## [PASSAGE SHOWN]

*** Block opens ***

- The Birth Partner by Penny Simkin
- Expecting Better and Cribsheet by Emily Oster
- Baby Sign Language Made Easy by Lane Rebelo
For heading to the hospital
- Know your wife’s birth plan in and out. She’ll be in pain and appreciate someone advocating for her.
- Wear comfortable shoes. You’ll be on your feet a lot. Make sure your shoes are comfortable and supportive.
- Take snacks and bottled caffeine. The nurses will bring things for your partner, but you are mostly on your own. I recommend the canned Triple Shot Draft Lattes from La Colombe. Gatorade is good to have on-hand for your partner, too.
- Make sure the carseat is in the car, not at home. The nurses will want to do a carseat test with your infant before you leave.
- Pack your bags early. Our baby came a month early, and we had just packed our bags two days before.
- There is a chance that the baby will come out blue and won’t cry immediately like in the movies. None of the books mentioned that and it was the scariest two minutes of our life. The nurses jumped into action, but didn’t seem panicked, then two minutes later we heard Charlie cry for the first time.
For the first couple months at home
- You never have enough burp cloths. Keep them around at all times, and enough so that you don’t need to do daily laundry. The muslin ones are the best.
- You don’t need to use your partner’s huge diaper bag. I had this Small Cafe Bag from Tom Bihn that is perfect for running around town. It fits a couple of diapers, burp cloths, wipes, a bottle, a changing pad, butt paste, an extra pair of pajamas, and a toy.
- A good carrier is essential for having free hand to get things done around the house. We use the Beco Gemini and like it.

*** Block closes ***

## [EXERCISE DATA]

*** Block opens ***

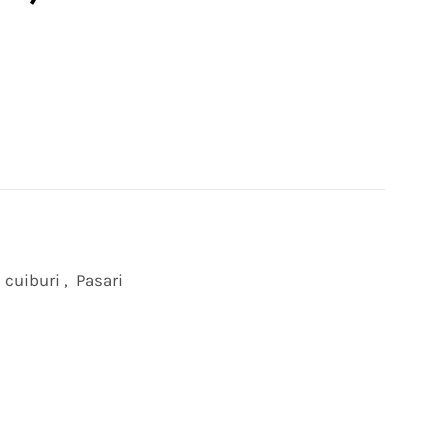
, cuiburi
,
Pasari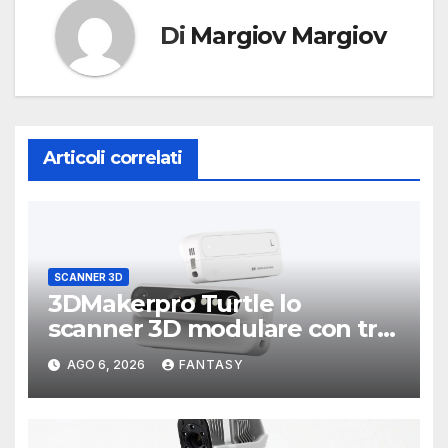
Di
Margiov Margiov
Articoli correlati
SCANNER 3D
3DMakerpro Turtle lo
scanner 3D modulare con tre
testine intercambiabili
AGO 6, 2026
FANTASY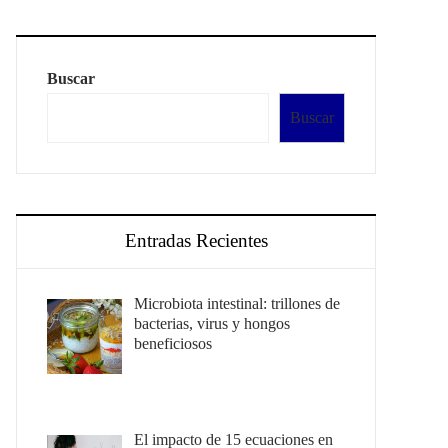
Buscar
Buscar
Entradas Recientes
Microbiota intestinal: trillones de
bacterias, virus y hongos
beneficiosos
El impacto de 15 ecuaciones en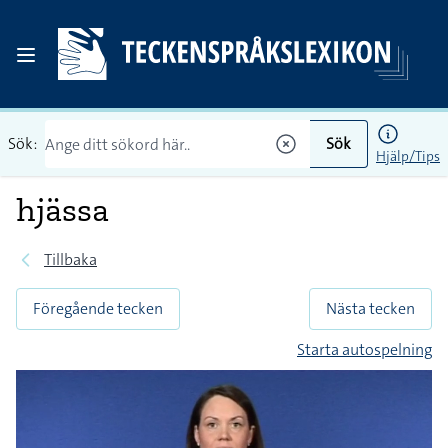
Sök:
Sök
Hjälp/Tips
hjässa
Tillbaka
Föregående tecken
Nästa tecken
Starta autospelning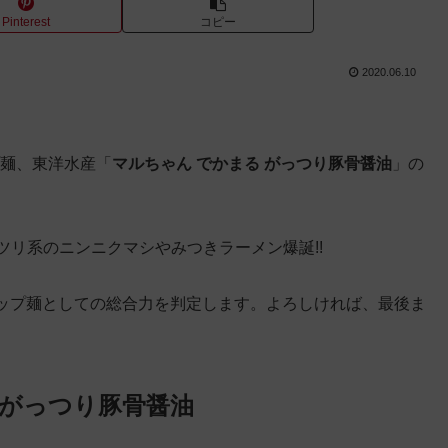
Pinterest
コピー
2020.06.10
プ麺、東洋水産「
マルちゃん でかまる がっつり豚骨醤油
」の
ツリ系のニンニクマシやみつきラーメン爆誕!!
ップ麺としての総合力を判定します。よろしければ、最後ま
 がっつり豚骨醤油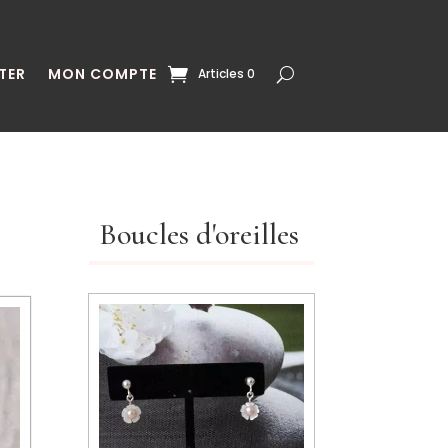
TER
MON COMPTE
Articles 0
Boucles d'oreilles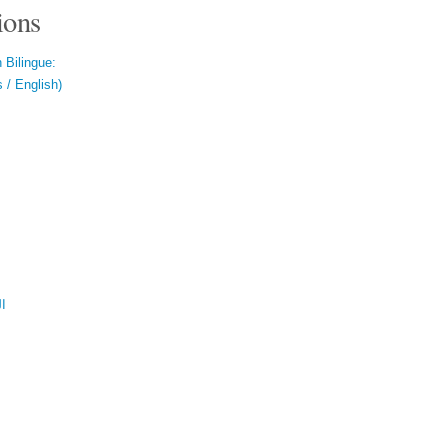
ions
 Bilingue:
 / English)
ال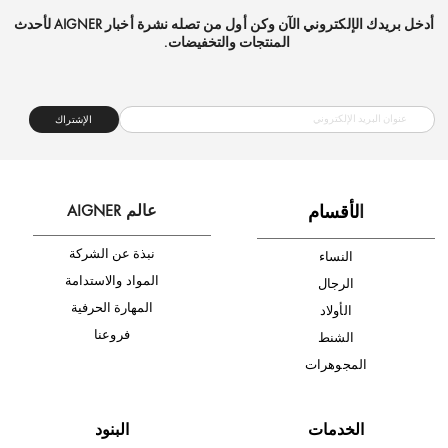
شحن مجاني
متجر موثوق
دفع آمن
أدخل بريدك الإلكتروني الآن وكن أول من تصله نشرة أخبار AIGNER لأحدث
المنتجات والتخفيضات.
الإشتراك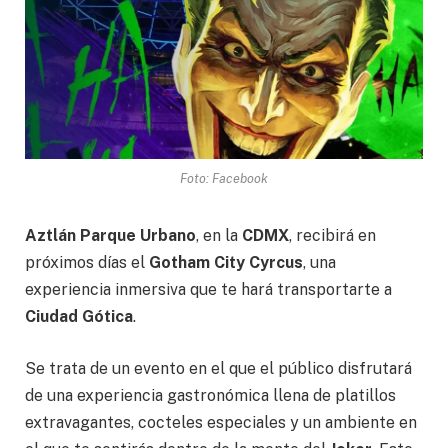
Foto: Facebook
Aztlán Parque Urbano
, en la
CDMX
, recibirá en
próximos días el
Gotham City Cyrcus
, una
experiencia inmersiva que te hará transportarte a
Ciudad Gótica
.
Se trata de un evento en el que el público disfrutará
de una experiencia gastronómica llena de platillos
extravagantes, cocteles especiales y un ambiente en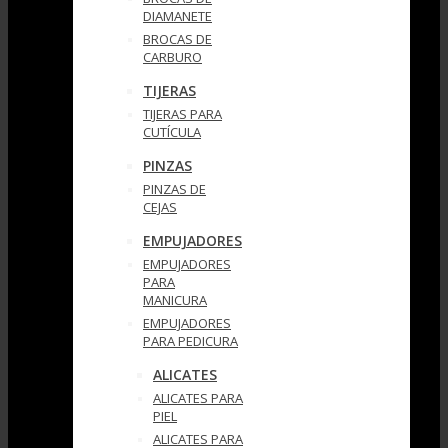
DIAMANETE
BROCAS DE
CARBURO
TIJERAS
TIJERAS PARA
CUTÍCULA
PINZAS
PINZAS DE
CEJAS
EMPUJADORES
EMPUJADORES
PARA
MANICURA
EMPUJADORES
PARA PEDICURA
ALICATES
ALICATES PARA
PIEL
ALICATES PARA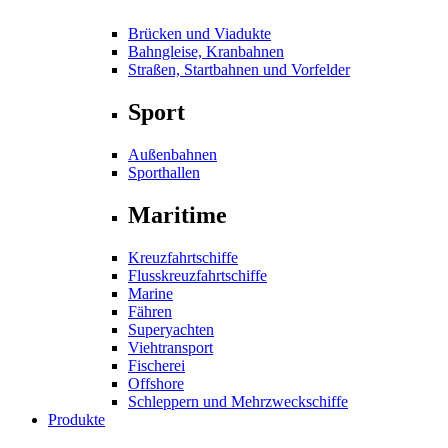
Brücken und Viadukte
Bahngleise, Kranbahnen
Straßen, Startbahnen und Vorfelder
Sport
Außenbahnen
Sporthallen
Maritime
Kreuzfahrtschiffe
Flusskreuzfahrtschiffe
Marine
Fähren
Superyachten
Viehtransport
Fischerei
Offshore
Schleppern und Mehrzweckschiffe
Produkte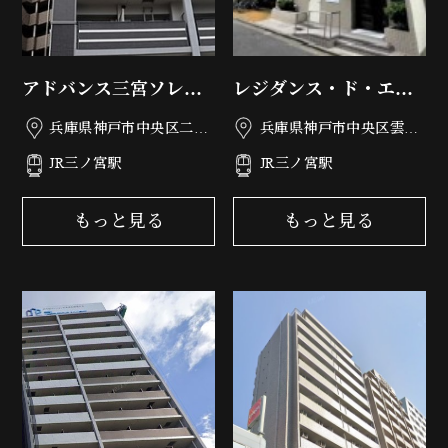
アドバンス三宮ソレイ
レジダンス・ド・エリ
ユ
ール
兵庫県神戸市中央区二宮
兵庫県神戸市中央区雲井
町4丁目23-22
通4丁目1-11
JR三ノ宮駅
JR三ノ宮駅
もっと見る
もっと見る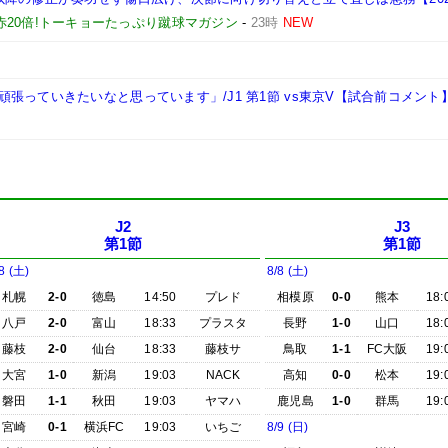
赤20倍!トーキョーたっぷり蹴球マガジン
-
23時
NEW
張っていきたいなと思っています」/J1 第1節 vs東京V【試合前コメント
J2
J3
第1節
第1節
8 (土)
8/8 (土)
札幌
2-0
徳島
14:50
プレド
相模原
0-0
熊本
18:
八戸
2-0
富山
18:33
プラスタ
長野
1-0
山口
18:
藤枝
2-0
仙台
18:33
藤枝サ
鳥取
1-1
FC大阪
19:
大宮
1-0
新潟
19:03
NACK
高知
0-0
松本
19:
磐田
1-1
秋田
19:03
ヤマハ
鹿児島
1-0
群馬
19:
宮崎
0-1
横浜FC
19:03
いちご
8/9 (日)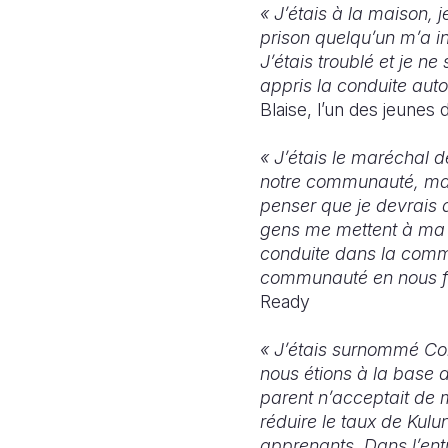
« J’étais à la maison, j
prison quelqu’un m’a 
J’étais troublé et je ne
appris la conduite auto
Blaise, l’un des jeune
« J’étais le maréchal d
notre communauté, mais
penser que je devrais a
gens me mettent à ma 
conduite dans la commu
communauté en nous fa
Ready
« J’étais surnommé Col
nous étions à la base 
parent n’acceptait de 
réduire le taux de Kulu
apprenants. Dans l’entr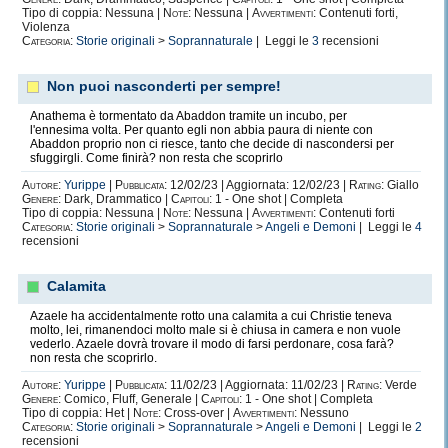
Tipo di coppia: Nessuna |
Note:
Nessuna |
Avvertimenti:
Contenuti forti,
Violenza
Categoria:
Storie originali
>
Soprannaturale
| Leggi le
3
recensioni
Non puoi nasconderti per sempre!
Anathema è tormentato da Abaddon tramite un incubo, per
l'ennesima volta. Per quanto egli non abbia paura di niente con
Abaddon proprio non ci riesce, tanto che decide di nascondersi per
sfuggirgli. Come finirà? non resta che scoprirlo
Autore:
Yurippe
|
Pubblicata:
12/02/23 | Aggiornata: 12/02/23 |
Rating:
Giallo
Genere:
Dark, Drammatico |
Capitoli:
1 - One shot | Completa
Tipo di coppia: Nessuna |
Note:
Nessuna |
Avvertimenti:
Contenuti forti
Categoria:
Storie originali
>
Soprannaturale
>
Angeli e Demoni
| Leggi le
4
recensioni
Calamita
Azaele ha accidentalmente rotto una calamita a cui Christie teneva
molto, lei, rimanendoci molto male si è chiusa in camera e non vuole
vederlo. Azaele dovrà trovare il modo di farsi perdonare, cosa farà?
non resta che scoprirlo.
Autore:
Yurippe
|
Pubblicata:
11/02/23 | Aggiornata: 11/02/23 |
Rating:
Verde
Genere:
Comico, Fluff, Generale |
Capitoli:
1 - One shot | Completa
Tipo di coppia: Het |
Note:
Cross-over |
Avvertimenti:
Nessuno
Categoria:
Storie originali
>
Soprannaturale
>
Angeli e Demoni
| Leggi le
2
recensioni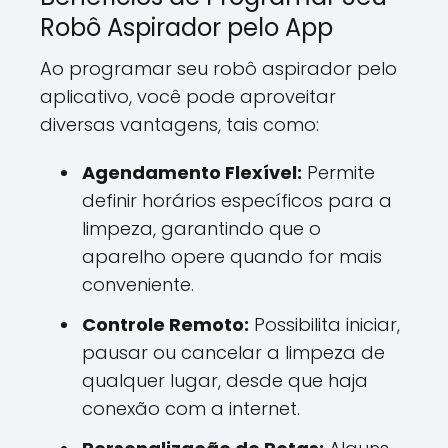
Robô Aspirador pelo App
Ao programar seu robô aspirador pelo
aplicativo, você pode aproveitar
diversas vantagens, tais como:
Agendamento Flexível:
Permite
definir horários específicos para a
limpeza, garantindo que o
aparelho opere quando for mais
conveniente.
Controle Remoto:
Possibilita iniciar,
pausar ou cancelar a limpeza de
qualquer lugar, desde que haja
conexão com a internet.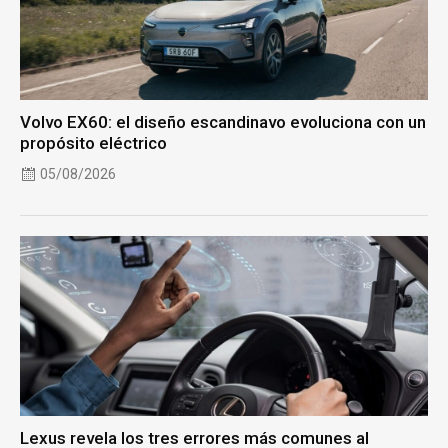
Volvo EX60: el diseño escandinavo evoluciona con un
propósito eléctrico
05/08/2026
Lexus revela los tres errores más comunes al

*** Block closes ***

## [PROMPT 1]
Answer these questions from the new-parent tips:
(a) What bag did the writer use instead of the partner's diaper bag?
(b) How early did the baby arrive?
(c) Which carrier does the writer use?
## [PROMPT 2]
Please pull out the part of the new-parent tips from "- The Birth" up to and including "two days before.", with no changes.

## [EXERCISE RESULT 1]
(a) The Small Cafe Bag from Tom Bihn.
(b) A month early.
(c) The Beco Gemini.

## [EXERCISE RESULT 2]
- The Birth Partner by Penny Simkin
- Expecting Better and Cribsheet by Emily Oster
- Baby Sign Language Made Easy by Lane Rebelo
For heading to the hospital
- Know your wife’s birth plan in and out. She’ll be in pain and appreciate someone advocating for her.
- Wear comfortable shoes. You’ll be on your feet a lot. Make sure your shoes are comfortable and supportive.
- Take snacks and bottled caffeine. The nurses will bring things for your partner, but you are mostly on your own. I recommend the canned Triple Shot Draft Lattes from La Colombe. Gatorade is good to have on-hand for your partner, too.
- Make sure the carseat is in the car, not at home. The nurses will want to do a carseat test with your infant before you leave.
- Pack your bags early. Our baby came a month early, and we had just packed our bags two days before.